Records supplied =
• • •

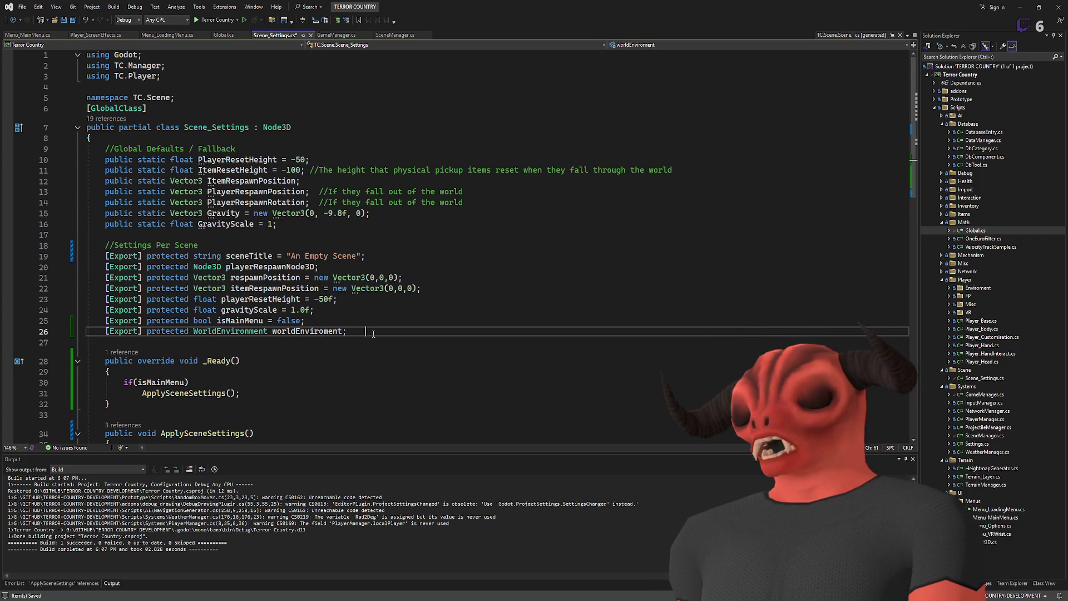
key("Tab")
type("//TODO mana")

• • •

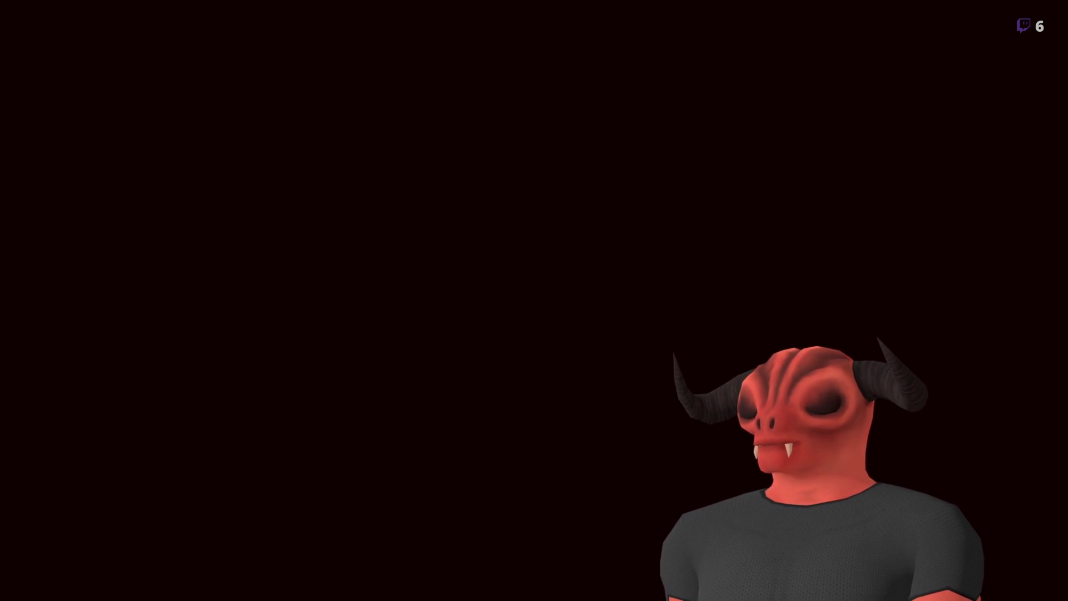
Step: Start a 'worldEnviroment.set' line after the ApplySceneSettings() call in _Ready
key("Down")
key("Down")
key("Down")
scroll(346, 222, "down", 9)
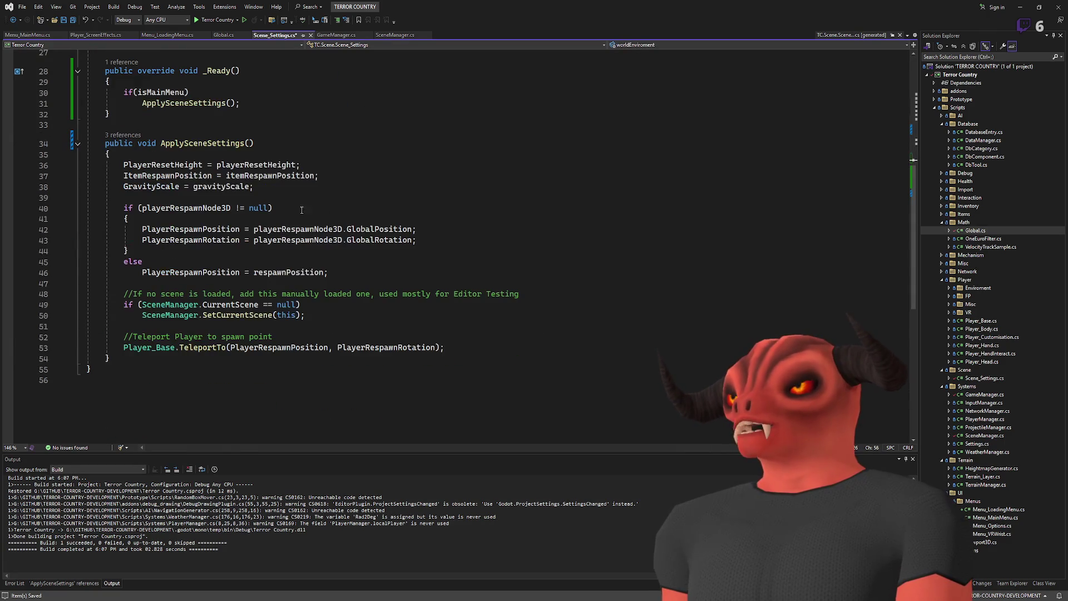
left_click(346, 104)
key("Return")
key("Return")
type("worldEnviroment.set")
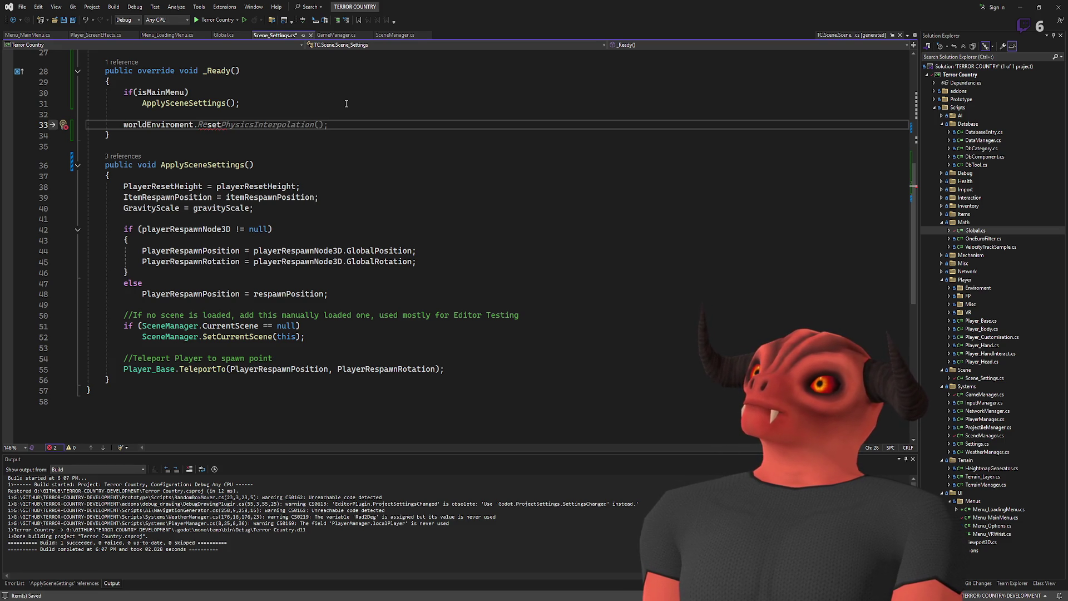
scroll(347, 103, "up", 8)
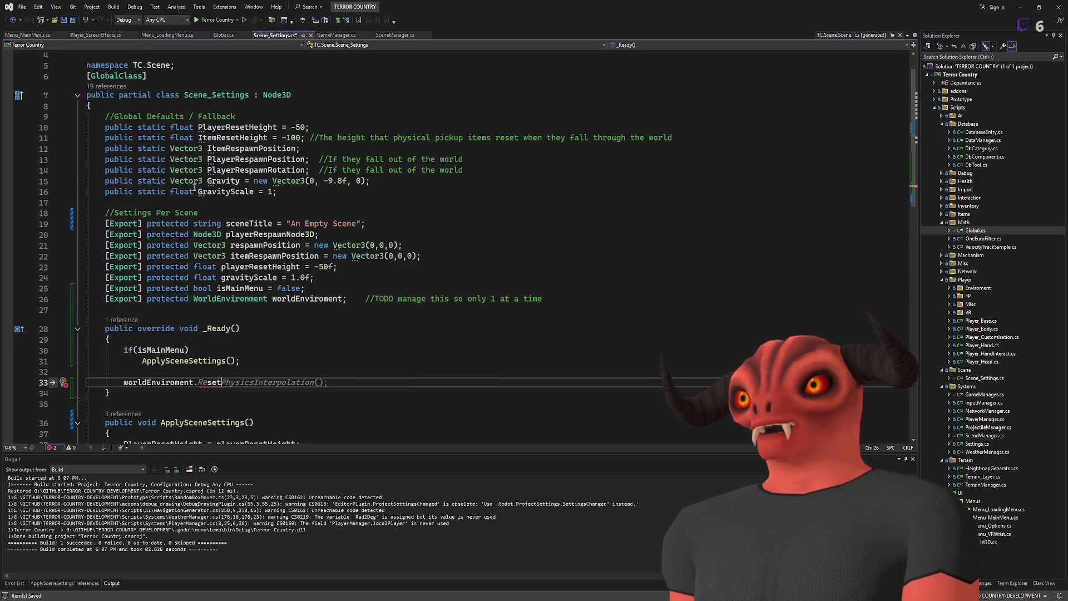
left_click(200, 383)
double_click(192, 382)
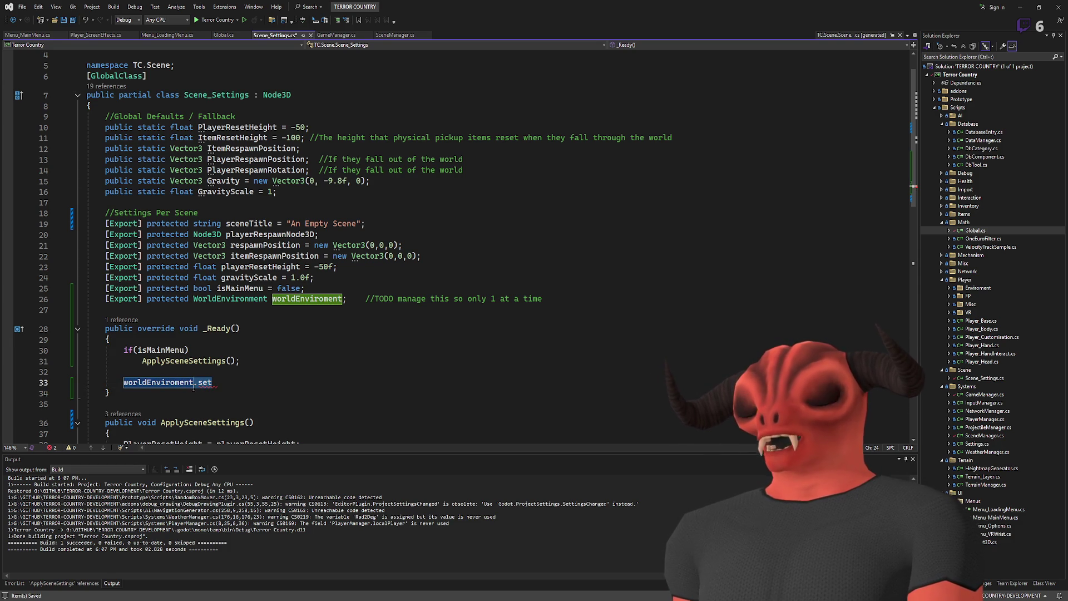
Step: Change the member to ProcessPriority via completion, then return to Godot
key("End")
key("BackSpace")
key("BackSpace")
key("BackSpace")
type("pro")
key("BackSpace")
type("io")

• • •

Task item = Show a copy of each line from the data that includes the word "Step".

Task answer =
Step: Start a 'worldEnviroment.set' line after the ApplySceneSettings() call in _Ready
Step: Change the member to ProcessPriority via completion, then return to Godot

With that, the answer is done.